▶ **Records shown**

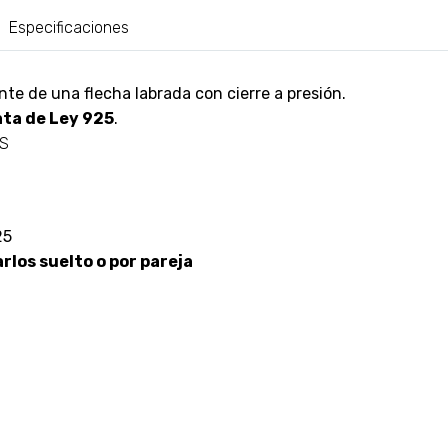
Especificaciones
e de una flecha labrada con cierre a presión.
ata de Ley 925
.
AS
25
los suelto o por pareja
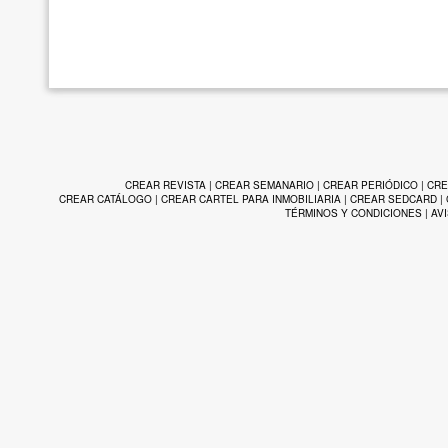
CREAR REVISTA
|
CREAR SEMANARIO
|
CREAR PERIÓDICO
|
CRE
CREAR CATÁLOGO
|
CREAR CARTEL PARA INMOBILIARIA
|
CREAR SEDCARD
|
TÉRMINOS Y CONDICIONES
|
AV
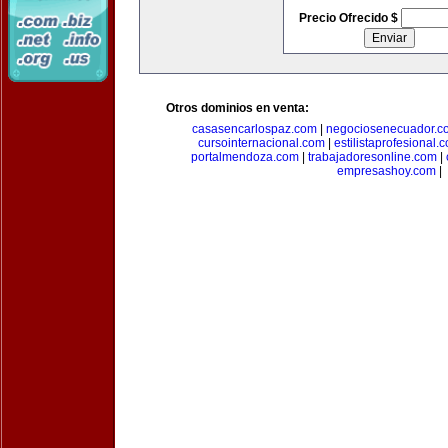
Precio Ofrecido $
Otros dominios en venta:
casasencarlospaz.com
|
negociosenecuador.c
cursointernacional.com
|
estilistaprofesional.
portalmendoza.com
|
trabajadoresonline.com
|
empresashoy.com
|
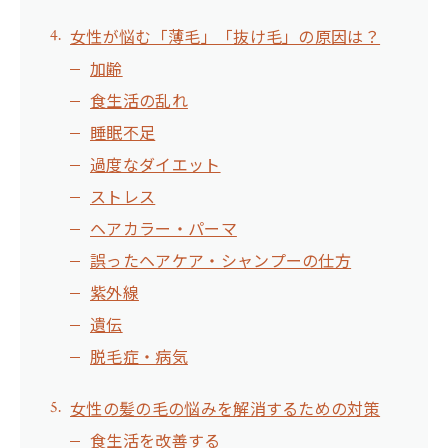
女性が悩む「薄毛」「抜け毛」の原因は？
加齢
食生活の乱れ
睡眠不足
過度なダイエット
ストレス
ヘアカラー・パーマ
誤ったヘアケア・シャンプーの仕方
紫外線
遺伝
脱毛症・病気
女性の髪の毛の悩みを解消するための対策
食生活を改善する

▶ **Task description**
For every line of the records that has the word "CREAR" in it, make a copy.

▶ **Worked solution**
CREAR REVISTA
CREAR SEMANARIO
CREAR PERIÓDICO
CREAR CATÁLOGO
CREAR CARTEL PARA INMOBILIARIA
CREAR SEDCARD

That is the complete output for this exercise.